Instead what we had was a foreign intelligence service regarded as the
most important basis of American power, responsible to the chief
executive of the United States as commander-in-chief, and based in
military control and military integrity. Because, of course, integrity
was the other side of this coin. Military control ensured absolute
command deference with respect to the fundamental principle which made
it all "all right," which was: "No Listening Here." The boundary
between home and away was the boundary between absolutely permissible
and absolutely impermissible—between the world in which those whose
job it is to kill people and break things instead stole signals and
broke codes, and the constitutional system of ordered liberty.

There's lots to be said—and we will need to say it as our time
together goes by—about the morality of that assumption. But I must ask
you to keep in mind that it also was accompanied by the reality of
communications in the twentieth century, which were hierarchically
organized and very often state-controlled. When the United States
Government chose to listen to other governments abroad—to their
militaries, to their diplomatic communications, to their policy-makers
where they could—they were listening in a world of defined targets. As
to which they were roughly entitled to their favored assumption, which
was that everybody else was listening back at them on those targets
pretty much just as hard as they could, which was of course way less
hard than we, because we were the Empire. On this basis, we formed
fundamental alliances with the other English-speaking societies in the
world for a complete cooperation of signals intelligence, based around
two fundamental predicates: the listeners in each of the English
speaking societies were not listening at home, and they were not
spying on one another. Therefore they and we stood back to back in
their listening against the world. And on that basis, in the era of
the digital computer, we began to be capable of taking everything.

"Everything" was defined as all signals in the electromagnetic
spectrum and its copper wire accessories. The basic principle was:
hack, tap, steal—where the roof of every US embassy, and every
American naval asset at sea, and every other place that we could cram
antennas held the ones that we wanted to have there. And where every
deal that we could make for exchange of signals intelligence among
parties committed to listening gave us everything. Thus we could get
what we needed, and we felt we needed it all.

In the beginning we listened to militaries and their governments.
Later we monitored the flow of international trade as far as it
engaged American national security interests.
------------------------------------
Problem to work on =
Please continue the passage about American signals intelligence, picking up right after its final sentence.
------------------------------------
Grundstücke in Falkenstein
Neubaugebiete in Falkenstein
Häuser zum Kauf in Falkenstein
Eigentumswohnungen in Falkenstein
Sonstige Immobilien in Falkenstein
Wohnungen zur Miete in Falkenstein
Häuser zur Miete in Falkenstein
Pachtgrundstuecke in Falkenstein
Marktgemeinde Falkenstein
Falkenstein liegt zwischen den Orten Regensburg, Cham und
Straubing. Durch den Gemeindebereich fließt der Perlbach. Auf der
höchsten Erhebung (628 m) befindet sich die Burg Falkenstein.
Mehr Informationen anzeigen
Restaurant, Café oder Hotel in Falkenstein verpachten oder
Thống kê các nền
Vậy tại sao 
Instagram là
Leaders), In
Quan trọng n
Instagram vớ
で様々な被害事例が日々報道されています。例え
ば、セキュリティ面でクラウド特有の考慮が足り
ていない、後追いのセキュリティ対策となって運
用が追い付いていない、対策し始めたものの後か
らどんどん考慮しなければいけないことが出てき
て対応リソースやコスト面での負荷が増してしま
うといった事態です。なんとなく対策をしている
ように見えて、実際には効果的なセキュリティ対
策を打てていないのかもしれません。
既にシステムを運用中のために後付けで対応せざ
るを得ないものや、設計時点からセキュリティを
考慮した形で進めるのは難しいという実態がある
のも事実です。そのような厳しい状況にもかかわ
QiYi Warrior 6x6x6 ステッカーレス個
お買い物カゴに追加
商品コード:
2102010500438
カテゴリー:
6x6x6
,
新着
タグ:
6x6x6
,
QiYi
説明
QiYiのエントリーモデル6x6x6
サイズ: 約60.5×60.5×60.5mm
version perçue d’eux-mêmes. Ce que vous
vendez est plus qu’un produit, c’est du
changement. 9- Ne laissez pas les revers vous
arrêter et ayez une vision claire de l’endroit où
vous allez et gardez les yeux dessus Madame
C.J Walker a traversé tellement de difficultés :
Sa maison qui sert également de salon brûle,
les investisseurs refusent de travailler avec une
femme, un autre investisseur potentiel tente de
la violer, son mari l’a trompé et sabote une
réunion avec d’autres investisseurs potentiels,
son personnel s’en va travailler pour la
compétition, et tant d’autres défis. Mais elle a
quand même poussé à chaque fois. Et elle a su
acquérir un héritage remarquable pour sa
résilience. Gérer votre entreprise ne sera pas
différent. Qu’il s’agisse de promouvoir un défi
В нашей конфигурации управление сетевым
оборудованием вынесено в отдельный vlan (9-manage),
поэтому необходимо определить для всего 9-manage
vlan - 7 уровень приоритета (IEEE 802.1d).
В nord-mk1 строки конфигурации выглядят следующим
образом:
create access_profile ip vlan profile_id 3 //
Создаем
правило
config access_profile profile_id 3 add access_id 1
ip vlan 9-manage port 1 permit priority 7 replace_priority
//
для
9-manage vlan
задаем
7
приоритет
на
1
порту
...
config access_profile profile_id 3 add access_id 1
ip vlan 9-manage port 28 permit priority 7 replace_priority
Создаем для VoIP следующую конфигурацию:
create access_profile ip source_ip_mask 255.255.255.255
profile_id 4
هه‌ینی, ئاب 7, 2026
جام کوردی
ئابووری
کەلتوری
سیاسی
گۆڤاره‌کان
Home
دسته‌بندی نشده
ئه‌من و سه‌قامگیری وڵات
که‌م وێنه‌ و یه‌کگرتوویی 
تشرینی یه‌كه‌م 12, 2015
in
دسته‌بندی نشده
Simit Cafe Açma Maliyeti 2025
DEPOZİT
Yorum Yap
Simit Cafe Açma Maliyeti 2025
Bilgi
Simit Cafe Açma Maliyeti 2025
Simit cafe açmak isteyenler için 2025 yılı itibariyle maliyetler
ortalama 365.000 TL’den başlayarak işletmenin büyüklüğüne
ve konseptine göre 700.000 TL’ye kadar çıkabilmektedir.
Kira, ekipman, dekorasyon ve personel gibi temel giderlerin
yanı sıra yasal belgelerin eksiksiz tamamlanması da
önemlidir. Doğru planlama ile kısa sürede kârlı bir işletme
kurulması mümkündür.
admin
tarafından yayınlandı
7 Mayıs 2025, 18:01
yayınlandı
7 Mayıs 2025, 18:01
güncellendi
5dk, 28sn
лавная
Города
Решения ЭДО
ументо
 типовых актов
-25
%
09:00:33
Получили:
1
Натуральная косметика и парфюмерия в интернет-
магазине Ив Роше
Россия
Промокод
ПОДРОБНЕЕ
------------------------------------
Response to this task =
But there is this about the weapons of war: In 1937, bombing civilian
populations from the air was an innovation in the criminality of war,
and Pablo Picasso found it worthy of his work. Less than a decade
later, dozens of the greatest cities in the world lay in rubble and
United States Government had dropped nuclear weapons on cities in
Japan. Now the United States Government considers aerial bombardment
to be the cleanest form of war.

In the beginning we listened to armies, embassies, diplomats,
government officials. Then we listened to the global economy. Now we
are being told that spying on entire societies is normal.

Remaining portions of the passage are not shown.